China has intensified its efforts to market the J-35 stealth fighter to Middle Eastern military buyers as it seeks to challenge the long-standing dominance of American and Russian aerospace manufacturers in the region.

During recent international defence exhibitions, including the Dubai Airs Show and events in Abu Dhabi and Saudi Arabia, Chinese officials have showcased detailed models of the aircraft to attract regional powers. The J-35 is being positioned as a direct competitor to the Lockheed Martin F-35 Lightning II, with Chinese representatives highlighting its advanced stealth capabilities and multi-role versatility.

The marketing push is strategically timed to capitalise on the frustrations of Middle Eastern nations that have faced significant hurdles in acquiring the F-35 from the United States. While the United Arab Emirates and Qatar have expressed keen interest in the American stealth jet, those deals have frequently stalled due to strict technology safeguards, political conditions, and regional security concerns mandated by the US Congress.

Beijing is offering the J-35 as a "no-strings-attached" alternative, promising shorter delivery timelines and fewer geopolitical restrictions.

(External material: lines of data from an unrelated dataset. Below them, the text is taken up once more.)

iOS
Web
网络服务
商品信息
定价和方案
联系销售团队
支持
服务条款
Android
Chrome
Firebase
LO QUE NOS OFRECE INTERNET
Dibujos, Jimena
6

Developed by the Shenyang Aircraft Corporation, the J-35 is a single-seat, twin-engine, fifth-generation fighter that has evolved from the earlier FC-31 prototype. It exists in two primary forms: the J-35A, a land-based variant for the air force, and a carrier-based version designed to operate from the People’s Liberation Army Navy's modern carriers equipped with electromagnetic catapult systems.

Despite its visual similarities to the F-35, the Chinese jet features a twin-engine configuration and is slightly more streamlined, owing to the absence of a short take-off and vertical landing requirement.

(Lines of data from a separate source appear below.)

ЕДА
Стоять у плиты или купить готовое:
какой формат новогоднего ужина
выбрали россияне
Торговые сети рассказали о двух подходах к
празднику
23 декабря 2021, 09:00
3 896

While Western analysts suggest that the J-35 may still lag behind the F-35 in terms of battle-hardened performance and sensor integration, the aircraft represents a significant leap for the Chinese defence industry.

It makes China only the second country in the world, after the United States, to field two types of fifth-generation stealth fighters simultaneously. For Middle Eastern buyers, the J-35 offers a way to diversify their fighter fleets and reduce dependency on a single Western supplier, acting as a strategic hedge against shifting American foreign policy.

However, the path to dominating the Middle Eastern market is not without obstacles. Reports indicate that Saudi Arabia has recently turned away from the J-35 in favour of pursuing sixth-generation fighter collaborations with Western partners, prioritising long-term technological alignment over the lower price point of Chinese hardware.

Furthermore, while Pakistan is expected to be the first international recipient of the jet, other potential buyers remain cautious about the long-term sustainment, maintenance, and operational reliability of Chinese platforms compared to established Western equivalents.

Despite these challenges, China remains committed to using the J-35 to shift the regional balance of air power. By providing advanced technology to nations that are otherwise barred from Western stealth programs, Beijing aims to integrate its hardware into the defence ecosystems of the Persian Gulf.

If even one major regional power adopts the J-35, it could fundamentally alter regional air-defence planning and mark the definitive end of the Western monopoly on stealth technology in the Middle East.